Roger Rosenblatt to Receive Kenyon Review Award for Literary Achievement
Internationally acclaimed literary journal The Kenyon Review has selected Stony Brook Southampton Distinguished Professor of Writing and English Roger Rosenblatt as the winner of the 2015 Kenyon Review Award for Literary Achievement. Rosenblatt, who teaches in the MFA in Creative Writing and Literature program, will accept the award at a gala dinner held in his honor in New York City on Thursday, November 5.
The Kenton Review said of Rosenblatt—the author of bestselling novels, plays, memoirs, and narrative essays, including the award-winning Kayak Morning, and most recently The Boy Detective and The Book of Love—”His essays soar with riffs that are by turns playful and majestic. His lyricism, depth of insight, and wise humor animate his prose with singular grace.”
“I’m very happy with the award,” Rosenblatt says. “But think of the other awards won by members of our program: Julie Sheehan’s Whiting Award and Lou Ann Walker’s McDowell Colony fellowship, to name just two. We’re all lucky to be in one another’s company.”
The Kenyon Review Award for Literary Achievement honors “careers of extraordinary literary achievement, recognizing writers whose influence and importance have shaped the American literary landscape. It celebrates writers for the courage of their vision, their unparalleled imagination, and for the beauty of their art.”
At the November 5 awards dinner, Rosenblatt will join a distinguished roster of past attendees, including such luminaries as W.S. Merwin, Mayor Michael Bloomberg, Gloria Vanderbilt, and the late George Plimpton, to name a few.

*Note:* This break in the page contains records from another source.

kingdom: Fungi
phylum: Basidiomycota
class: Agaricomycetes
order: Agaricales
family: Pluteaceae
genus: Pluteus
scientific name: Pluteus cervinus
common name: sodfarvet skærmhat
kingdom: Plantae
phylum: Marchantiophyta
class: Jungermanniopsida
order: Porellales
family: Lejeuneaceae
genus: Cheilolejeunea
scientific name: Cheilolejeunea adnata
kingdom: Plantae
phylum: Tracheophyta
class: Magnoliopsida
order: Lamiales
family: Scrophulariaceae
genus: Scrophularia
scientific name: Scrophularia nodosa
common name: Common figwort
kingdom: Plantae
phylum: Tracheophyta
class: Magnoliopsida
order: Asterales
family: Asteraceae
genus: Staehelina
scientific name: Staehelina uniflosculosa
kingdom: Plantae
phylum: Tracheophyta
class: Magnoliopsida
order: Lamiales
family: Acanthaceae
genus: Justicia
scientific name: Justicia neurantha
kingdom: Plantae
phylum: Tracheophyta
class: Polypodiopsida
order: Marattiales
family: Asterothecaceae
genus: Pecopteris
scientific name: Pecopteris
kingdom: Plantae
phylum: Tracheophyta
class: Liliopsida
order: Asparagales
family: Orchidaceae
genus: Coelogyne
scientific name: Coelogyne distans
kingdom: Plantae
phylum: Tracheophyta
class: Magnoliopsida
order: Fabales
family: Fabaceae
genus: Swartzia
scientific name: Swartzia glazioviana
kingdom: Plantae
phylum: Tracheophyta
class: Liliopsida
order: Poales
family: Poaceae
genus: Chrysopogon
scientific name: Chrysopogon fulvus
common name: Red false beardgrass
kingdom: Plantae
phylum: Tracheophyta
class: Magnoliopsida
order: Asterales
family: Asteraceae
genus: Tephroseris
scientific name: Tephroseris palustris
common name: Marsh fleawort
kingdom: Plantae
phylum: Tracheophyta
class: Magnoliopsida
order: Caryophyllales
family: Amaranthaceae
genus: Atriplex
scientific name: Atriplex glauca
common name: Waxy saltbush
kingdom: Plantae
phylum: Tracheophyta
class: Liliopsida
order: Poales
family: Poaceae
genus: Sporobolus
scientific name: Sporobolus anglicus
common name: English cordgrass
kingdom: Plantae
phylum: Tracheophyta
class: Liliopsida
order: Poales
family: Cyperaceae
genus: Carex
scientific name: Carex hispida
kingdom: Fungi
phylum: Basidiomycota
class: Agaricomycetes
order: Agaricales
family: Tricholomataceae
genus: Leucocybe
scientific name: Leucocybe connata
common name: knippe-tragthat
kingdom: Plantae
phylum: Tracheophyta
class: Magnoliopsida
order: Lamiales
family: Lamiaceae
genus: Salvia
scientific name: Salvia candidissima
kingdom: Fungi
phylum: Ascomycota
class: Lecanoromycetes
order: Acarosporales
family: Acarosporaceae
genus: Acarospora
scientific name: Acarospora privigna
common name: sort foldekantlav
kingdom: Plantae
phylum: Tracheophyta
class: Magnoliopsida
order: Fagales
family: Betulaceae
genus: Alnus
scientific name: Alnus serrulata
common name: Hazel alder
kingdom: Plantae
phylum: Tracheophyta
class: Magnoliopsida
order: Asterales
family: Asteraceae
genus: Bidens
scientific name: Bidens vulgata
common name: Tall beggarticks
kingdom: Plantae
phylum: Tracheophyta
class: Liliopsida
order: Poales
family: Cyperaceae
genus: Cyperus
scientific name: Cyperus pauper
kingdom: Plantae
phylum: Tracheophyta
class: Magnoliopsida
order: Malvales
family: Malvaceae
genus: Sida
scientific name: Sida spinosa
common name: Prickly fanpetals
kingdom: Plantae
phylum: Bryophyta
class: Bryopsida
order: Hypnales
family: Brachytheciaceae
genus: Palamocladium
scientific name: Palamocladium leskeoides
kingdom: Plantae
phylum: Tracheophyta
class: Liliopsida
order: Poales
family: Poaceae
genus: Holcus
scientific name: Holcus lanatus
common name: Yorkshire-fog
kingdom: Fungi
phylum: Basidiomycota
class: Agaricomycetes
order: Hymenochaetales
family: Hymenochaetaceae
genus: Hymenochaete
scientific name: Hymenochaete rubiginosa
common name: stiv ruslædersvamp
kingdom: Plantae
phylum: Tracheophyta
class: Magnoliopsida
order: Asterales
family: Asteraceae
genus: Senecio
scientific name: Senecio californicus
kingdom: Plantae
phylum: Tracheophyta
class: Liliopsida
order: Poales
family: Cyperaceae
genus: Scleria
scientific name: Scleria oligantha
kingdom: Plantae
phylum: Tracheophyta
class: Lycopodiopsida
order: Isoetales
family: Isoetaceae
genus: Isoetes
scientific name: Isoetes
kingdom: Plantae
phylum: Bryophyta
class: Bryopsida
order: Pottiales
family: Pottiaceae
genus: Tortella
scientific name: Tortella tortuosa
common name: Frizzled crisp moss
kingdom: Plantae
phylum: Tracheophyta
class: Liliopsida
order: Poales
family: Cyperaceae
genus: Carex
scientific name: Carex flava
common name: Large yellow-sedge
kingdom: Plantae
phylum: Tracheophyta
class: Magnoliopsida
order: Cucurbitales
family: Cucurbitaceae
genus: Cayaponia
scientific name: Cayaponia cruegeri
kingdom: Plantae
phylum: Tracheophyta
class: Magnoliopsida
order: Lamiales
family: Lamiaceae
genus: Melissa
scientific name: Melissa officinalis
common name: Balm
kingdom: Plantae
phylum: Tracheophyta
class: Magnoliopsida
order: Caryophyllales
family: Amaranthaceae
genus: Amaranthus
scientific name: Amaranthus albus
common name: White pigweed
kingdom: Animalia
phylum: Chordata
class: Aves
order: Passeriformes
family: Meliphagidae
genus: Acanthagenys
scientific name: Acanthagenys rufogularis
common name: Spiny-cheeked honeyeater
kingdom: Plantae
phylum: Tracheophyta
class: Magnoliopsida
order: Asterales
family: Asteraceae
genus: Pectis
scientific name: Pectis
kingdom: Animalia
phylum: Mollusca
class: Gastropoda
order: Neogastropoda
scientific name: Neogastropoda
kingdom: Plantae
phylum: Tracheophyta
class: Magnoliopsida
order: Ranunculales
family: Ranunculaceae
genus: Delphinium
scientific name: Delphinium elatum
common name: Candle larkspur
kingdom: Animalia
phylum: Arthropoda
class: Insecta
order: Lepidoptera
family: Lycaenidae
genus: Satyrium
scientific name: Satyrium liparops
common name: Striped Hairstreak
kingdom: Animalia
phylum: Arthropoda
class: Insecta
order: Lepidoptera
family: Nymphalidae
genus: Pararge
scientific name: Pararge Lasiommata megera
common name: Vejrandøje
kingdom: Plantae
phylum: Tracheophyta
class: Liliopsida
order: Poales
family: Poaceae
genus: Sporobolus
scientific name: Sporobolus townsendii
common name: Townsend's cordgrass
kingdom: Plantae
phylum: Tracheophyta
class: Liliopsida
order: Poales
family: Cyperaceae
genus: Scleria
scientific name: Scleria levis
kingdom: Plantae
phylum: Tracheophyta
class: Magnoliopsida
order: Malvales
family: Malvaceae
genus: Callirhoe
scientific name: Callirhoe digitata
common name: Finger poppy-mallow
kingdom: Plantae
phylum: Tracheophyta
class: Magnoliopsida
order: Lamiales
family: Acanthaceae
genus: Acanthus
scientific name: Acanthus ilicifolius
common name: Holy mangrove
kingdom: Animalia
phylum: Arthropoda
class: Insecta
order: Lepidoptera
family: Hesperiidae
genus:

Rosenblatt is the author of 17 books, five of which have been New York Times Notable Books, and six off-Broadway plays. His one-man show, Free Speech in America, was cited by the Times as one of the 10 best plays of 1991.
At age 28, Rosenblatt held the Briggs-Copeland appointment in the teaching of writing at Harvard University, and at 29 was named Master of Dunster House—the youngest house master in Harvard’s history. In his mid 30s he served as literary editor and was a columnist at The New Republic. He went on to write a column for The Washington Post, for which Washingtonian magazine named him Best Columnist in Washington, before beginning a career writing essays for Time magazine, which won him two George Polk Awards, as well as honors from the Overseas Press Club, the American Bar Association, and others. He gained further renown as the first essayist on the PBS NewsHour, winning both Peabody and Emmy awards.
Since deciding in 2006 to devote himself to writing memoirs, extended essays and novels, Rosenblatt has produced a steady stream of highly regarded works, including his celebrated first novel, Lapham Rising, almost all of which have been national bestsellers. His memoirs include Making Toast, a powerful meditation on the death of his daughter, which appeared originally as an essay in The New Yorker, and Kayak Morning, a further lyrical examination of grief.
Unless It Moves the Human Heart, an exploration of the art of writing based on a class he taught in the Stony Brook Southampton MFA program, was also a Times bestseller. An innovative memoir, The Boy Detective: A New York Childhood, appeared in 2013. And in 2015 he published The Book of Love: Improvisations on a Crazy Little Thing. His latest novel, Thomas Murphy, to be excerpted in The Kenyon Review, will be published in January 2016.
In 2008, Rosenblatt was appointed Distinguished Professor of English and Writing at Stony Brook University. Seven colleges and universities, including Kenyon College, have awarded him honorary degrees.